Of course in Britain our version of that is that if we make the billionaires richer then the poor will benefit.
Same end point.
My criticism of Indian fascism - let's call it what it is - isn't British. It's international, left wing solidarity against fascism. I'm an equal opportunities wealth-disparity hater, hence my inclusion of the British version. Modi just represents a recent version of a very old and bad story.
Back in the 1990s, I used to work for British Airways as a contractor in IT. Then along came the fashion for huge companies to contract out everything that wasn't part of their "core business" so BA contracted out its entire IT dept to one of the big Indian IT specialists; I don't know which one.
That always seemed to me to be a massive mistake as once done, it would be almost impossible to undo. There's no way they could take it back in house if things went wrong and even moving from one sub-contractor to another would be fraught with difficulty and huge risk!
I think selling one's soul to the devil is a reasonable simile!
@Paulos_the_fog
I'm a yank, but I used to work for the largest of these Indian contractors. I can say that I highly doubt anyone has saved any money in the long run this way.

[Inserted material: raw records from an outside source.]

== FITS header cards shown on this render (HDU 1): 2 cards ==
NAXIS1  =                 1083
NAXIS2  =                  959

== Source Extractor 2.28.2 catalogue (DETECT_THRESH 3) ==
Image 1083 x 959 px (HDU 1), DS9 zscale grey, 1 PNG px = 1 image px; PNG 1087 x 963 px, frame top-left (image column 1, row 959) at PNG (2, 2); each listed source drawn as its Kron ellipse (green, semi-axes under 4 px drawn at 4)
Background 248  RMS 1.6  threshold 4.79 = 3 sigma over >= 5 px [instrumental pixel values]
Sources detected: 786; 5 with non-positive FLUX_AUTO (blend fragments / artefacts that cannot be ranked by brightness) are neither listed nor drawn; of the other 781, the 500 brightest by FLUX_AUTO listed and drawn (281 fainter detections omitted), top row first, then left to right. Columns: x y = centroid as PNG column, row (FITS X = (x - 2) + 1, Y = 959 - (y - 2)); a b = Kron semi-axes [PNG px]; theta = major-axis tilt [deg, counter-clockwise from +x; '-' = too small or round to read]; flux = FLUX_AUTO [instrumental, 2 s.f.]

It's remarkably similar to having your own non-core IT dept however, as the quality and costs are about the same (read: not great),
but you gain dubious advantages such as "laying them off doesn't look bad" and "stock goes up immediately"
@Geri @zleap
Most of BA's IT dept was run by contractors anyway! The permanent salaries weren't high enough to attract top notch candidates.
I was offered a permanent job when I worked there as contractor; had I accepted, it would have meant going from £90,000 a year as a contractor to £32,000 a year as a permie; not a very attractive proposition!
@zleap The area, I believe, is already economically surpressed.